What follows are screencasts from runs of a simulation of swarming behavior I wrote in MATLAB a couple of years ago as an exercise of pure curiosity and programming interest. I have always been fascinated by the way an ant colony appears to move with all the individual ants seeming to walk individually and independently, but a sort of overall group level movement also seeming to arise. I was also interested in how macro-level behavior can sometimes emerge from micro-constituents that are each following very simple rules. In the simulations that follow, the rule is exceedingly simple: if any dots get to within a certain “threshold” distance of each other, they all adjust their direction of movement to the average direction of all dots within this distance. I have made it so that both this threshold and the total number of dots are parameters of the simulation. Below is the complete code needed to run the simulation.

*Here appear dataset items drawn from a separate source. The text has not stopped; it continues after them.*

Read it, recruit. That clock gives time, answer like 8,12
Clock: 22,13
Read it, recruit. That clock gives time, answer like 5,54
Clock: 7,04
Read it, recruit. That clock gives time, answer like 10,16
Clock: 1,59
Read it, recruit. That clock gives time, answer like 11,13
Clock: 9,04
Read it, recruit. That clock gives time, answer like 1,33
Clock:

function swarms(size,distThresh)
HideCursor;
screens=Screen('Screens');
screenNumber=max(screens);
[w,rect]=Screen('OpenWindow',screenNumber,0,[],32);
[width,height]=RectSize(rect);
cx=width/2;cy=height/2;
cent=[cx;cy];
pos=repmat(cent,1,size)+(200*randn(2,size));
vel=6*randn(2,size);
while 1
Screen('FillOval',w,[255 255 255],vertcat(pos-5,pos+5))
DrawFormattedText(w,['# dots: ' num2str(size)],50,50,[255 255 255]);
DrawFormattedText(w,['thresh: ' num2str(distThresh)],50,80,[255 255 255]);
Screen('Flip',w);
pos=pos+vel;
pos(1,pos(1,:)<0)=width;
pos(1,pos(1,:)>width)=0;
pos(2,pos(2,:)<0)=height;
pos(2,pos(2,:)>height)=0;
for i=1:size
[~,rhoP]=cart2pol(pos(1,:)-pos(1,i),pos(2,:)-pos(2,i));
closeP=find(rhoP<distThresh);
[theV,rhoV]=cart2pol(vel(1,closeP),vel(2,closeP));
[vel(1,i),vel(2,i)]=pol2cart(mean(theV),mean(rhoV));
end
[~,~,buttons]=GetMouse;
if any(buttons);break;end
end
Screen('CloseAll')
ShowCursor;

For this first run of the simulation, I have set the distance threshold to 5 pixel units and the number of dots to 120. As you can see, it seems to take a long time for any swarming behavior to emerge and the dots tend to continue traveling along their mostly independent paths.

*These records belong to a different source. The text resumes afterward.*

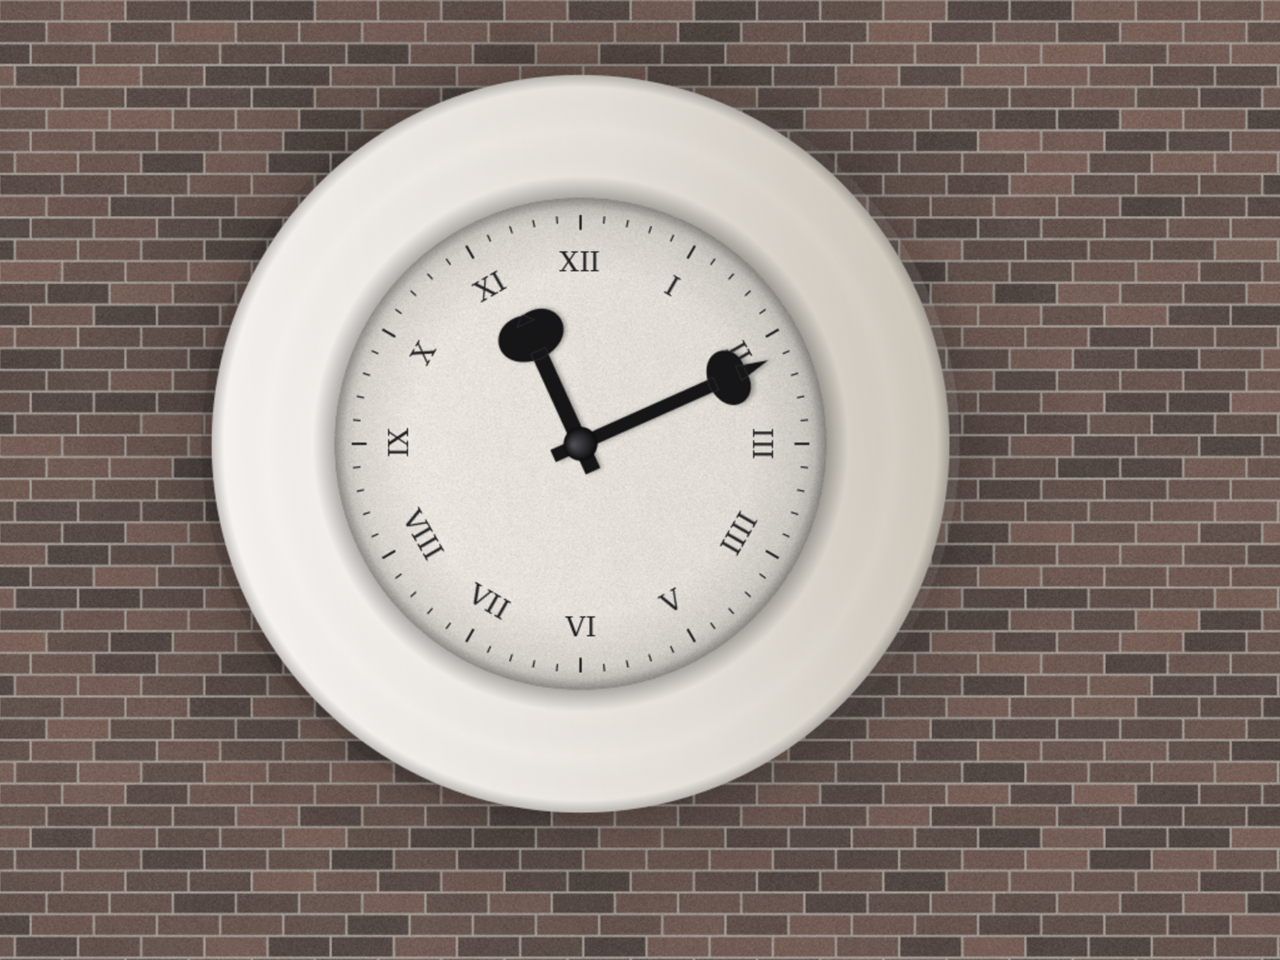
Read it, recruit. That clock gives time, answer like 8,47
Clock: 11,11
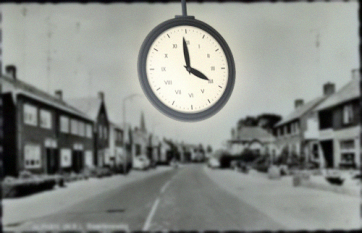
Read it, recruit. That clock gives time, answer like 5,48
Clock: 3,59
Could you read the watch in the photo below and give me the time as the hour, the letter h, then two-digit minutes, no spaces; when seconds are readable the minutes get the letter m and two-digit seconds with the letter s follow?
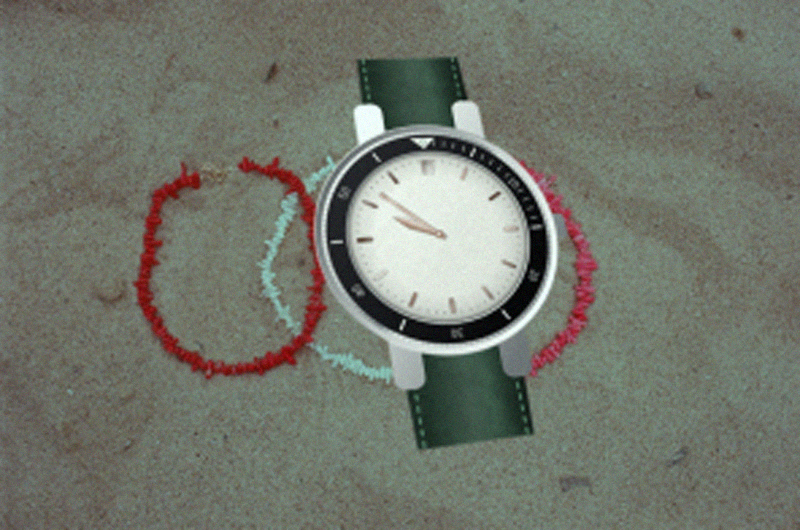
9h52
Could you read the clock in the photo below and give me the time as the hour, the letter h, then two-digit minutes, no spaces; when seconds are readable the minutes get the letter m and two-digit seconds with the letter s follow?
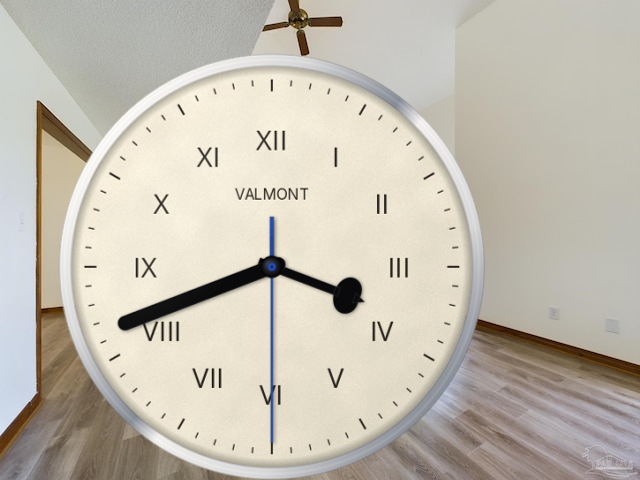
3h41m30s
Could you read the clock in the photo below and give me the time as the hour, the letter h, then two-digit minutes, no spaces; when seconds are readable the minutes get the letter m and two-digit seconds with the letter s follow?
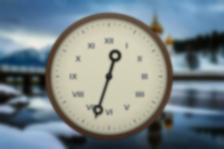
12h33
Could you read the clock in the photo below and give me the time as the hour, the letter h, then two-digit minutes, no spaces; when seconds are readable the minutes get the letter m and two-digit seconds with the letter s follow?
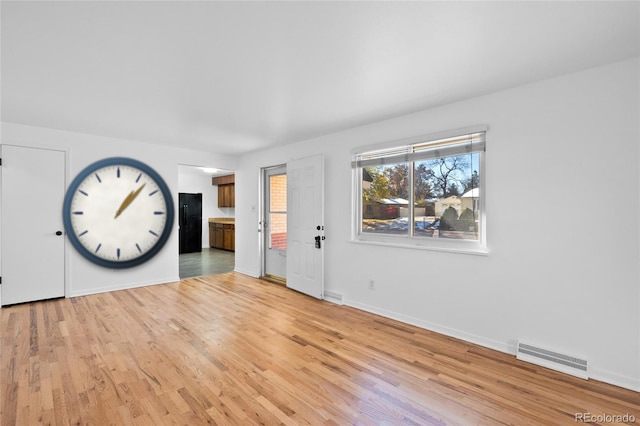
1h07
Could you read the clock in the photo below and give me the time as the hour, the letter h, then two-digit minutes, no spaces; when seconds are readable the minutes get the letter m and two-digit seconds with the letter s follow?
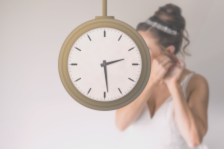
2h29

So, I then tried increasing this threshold to 20. As expected, we can now observe more clustering emerge much more rapidly and eventually the clusters are all travelling in what seems to be a general overall direction.

Wishing to experiment with this parameter even more, I increased it to 50. At this point, the aggregate movement behavior emerges right away, and we have the appearance of the whole cloud of dots drifting together in a communal direction.

Finally, I tried to increase the number of dots simulated up to 200 while using a medium-sized threshold of 15 pixels. While the memory seems to stutter (note that this is only as a result of taxing my processors to record the screen in addition to running the simulation), we can again see the formation of several distinct groupings of dots that at the end of the simulation seem to be all moving in a similar direction and speed.